Говоря о разных ролях в системе, сложившейся в XVII веке, нужно рассмотреть взаимоотношения Тартюфа со всеми обитателями дома Оргона.

Набожный и скромный с Оргоном, Тартюф страстен и красноречив с его женой Эльмирой. Она в свою очередь замечает выгодное отличие Тартюфа от её супруга. Угрожая Тартюфу, что расскажет Оргону о пылких признаниях, Эльмира вовсе не стремится избавиться от приживальщика. Её тоже в некотором смысле устраивает Тартюф как пылкий воздыхатель.

К несчастью, лицемер ничем не может угодить Дамису, ведь с приходом в дом Тартюфа последнему достанется только «вторая роль». И Дамиса, и Ма-риану Тартюф раздражает прежде всего тем, что он является воплощением мечты их отца (Оргона) и бабки. Примечательно, что хозяева дома демонстрируют Тартюфу, что он в некотором смысле прав: один человек всё время пытается превратить другого в куклу, заставить играть под себя какую-либо роль.

Успех же зависит от того, будет ли играть эту роль человек или же нет, наденет на себя маску или останется в истинном обличии. Тартюф убеждён в том, что любую ложь, любую маску можно оправдать тем, что этой лжи, этой маски ожидают и требуют. Отличительная черта Тартюфа в том, что он не подсознательно, а осознанно пользуется открытым им механизмом человеческих отношений. Более того, Тартюф пытается поставить и других героев на своё место, «загнать» их в положение вынужденных лицемеров. И это ему почти удаётся, когда после истории с опасными бумагами, отданными ему на сохранение Ор-гоном, Клеант советует всем быть с Тартюфом «поласковее».

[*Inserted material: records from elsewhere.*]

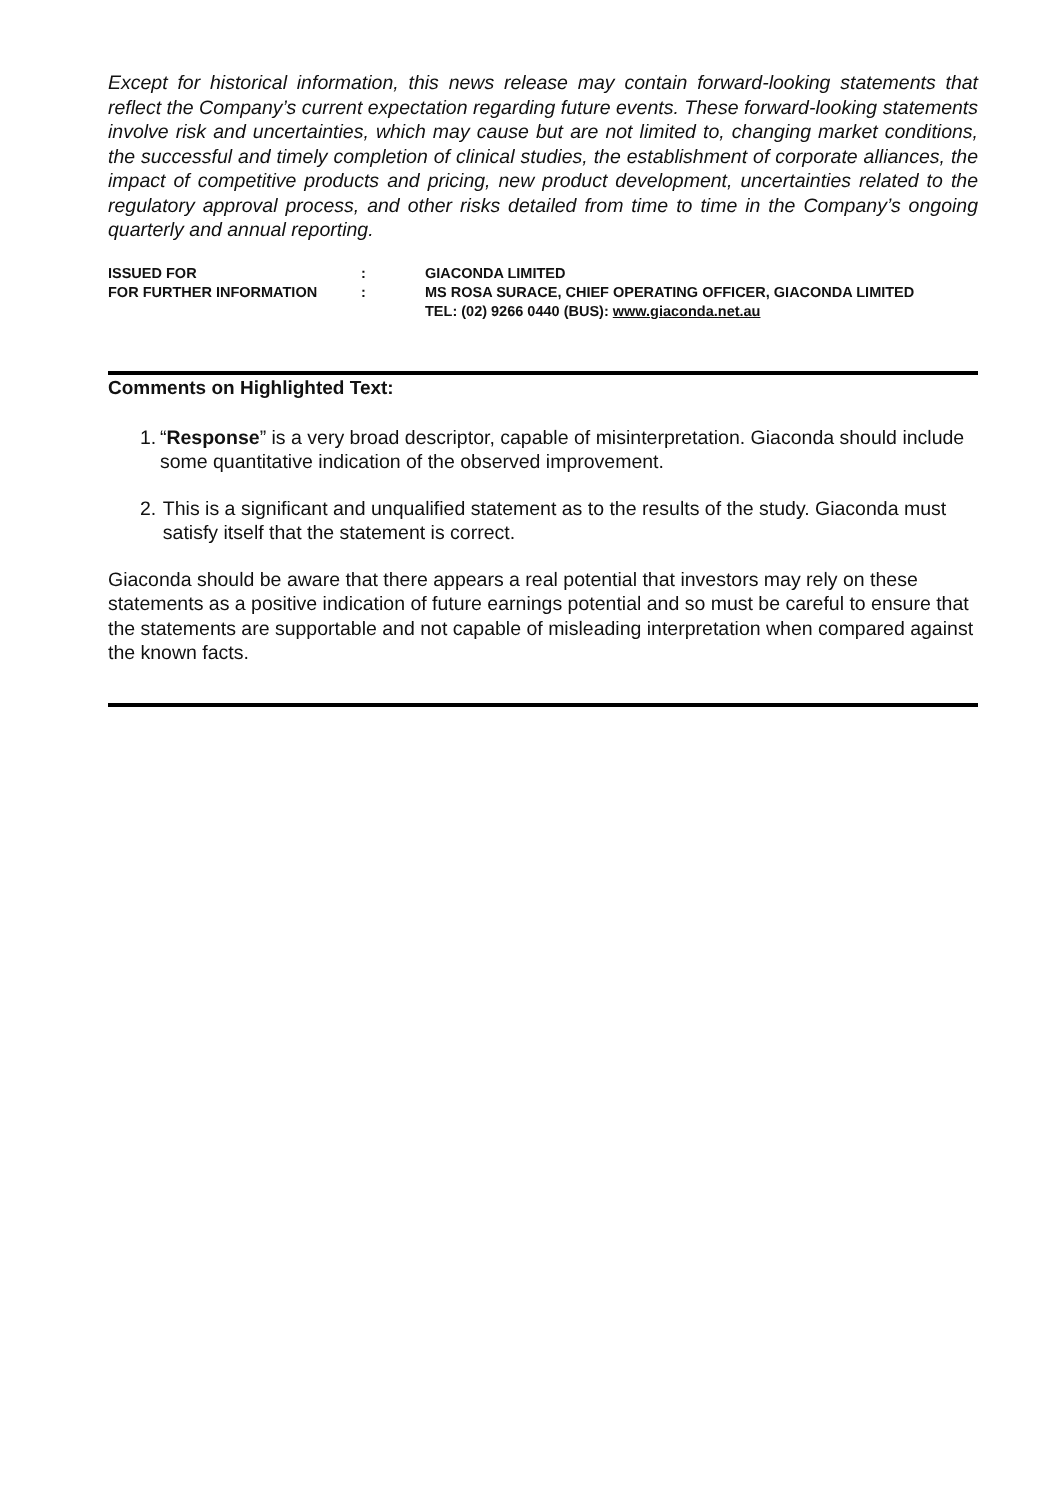Except for historical information, this news release may contain forward-looking statements that reflect the Company’s current expectation regarding future events. These forward-looking statements involve risk and uncertainties, which may cause but are not limited to, changing market conditions, the successful and timely completion of clinical studies, the establishment of corporate alliances, the impact of competitive products and pricing, new product development, uncertainties related to the regulatory approval process, and other risks detailed from time to time in the Company’s ongoing quarterly and annual reporting.
| ISSUED FOR | : | GIACONDA LIMITED |
| FOR FURTHER INFORMATION | : | MS ROSA SURACE, CHIEF OPERATING OFFICER, GIACONDA LIMITED TEL: (02) 9266 0440 (BUS): www.giaconda.net.au |
Comments on Highlighted Text:
1. “Response” is a very broad descriptor, capable of misinterpretation. Giaconda should include some quantitative indication of the observed improvement.
2. This is a significant and unqualified statement as to the results of the study. Giaconda must satisfy itself that the statement is correct.
Giaconda should be aware that there appears a real potential that investors may rely on these statements as a positive indication of future earnings potential and so must be careful to ensure that the statements are supportable and not capable of misleading interpretation when compared against the known facts.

Интересно и то, что у Тартюфа нет заранее обдуманного плана погубить Оргона. Тартюф за свою игру как бы ничего не просит. Имущество, рука Ма-рианы ему навязываются Оргоном, для того только, чтобы сильнее привязать его к себе. Тартюф, может быть, с удовольствием и дальше разыгрывал роль «домашнего святого». Но дело в том, что он не в состоянии соответствовать каждому, совмещать столь различные роли. Это оказывается невозможным. Будучи уличённым в двойной игре, Тартюф считает себя имеющим право мстить. Это вытекает из его идеологии. Ведь он играл свою роль «честно», изображал того, кого хотели видеть. А Оргон сам разрушил свою мечту-иллюзию, подвергнув испытанию свой идеал. Если кто-то ради другого создаёт иллюзию воплощения идеала, то нужно ли его проверять? Оргон ведь сам создал этого «идеального человека» в лице Тартюфа, сам же его и уничтожил, подвергнув проверке. Из мечты он попал в реальность. Тартюф же старался поддерживать иллюзии Оргона.

Таким образом, по Тартюфу, лицемерие лежит в основе бытия. В мире, где нет истинны, остаются только определённые социальные маски. Если приходится только «казаться», то правым является господин Тартюф, который не считает себя лицемером, ибо по другим правилам играть в этом мире невозможно.

Критика Мольера в этой комедии очень глубока. Это не обличение порочной сущности отдельно взятого человека, умеющего завладеть доверием богатых и знатных людей. Это попытка осознания на новом уровне рокового вопроса для XVII века - «быть и казаться». Источник лицемерия - в каждом человеке. И связано это с потребностью каждого в воплощении идеала, с желанием видеть мир таким, каким он представляется в самых сокровенных мечтах.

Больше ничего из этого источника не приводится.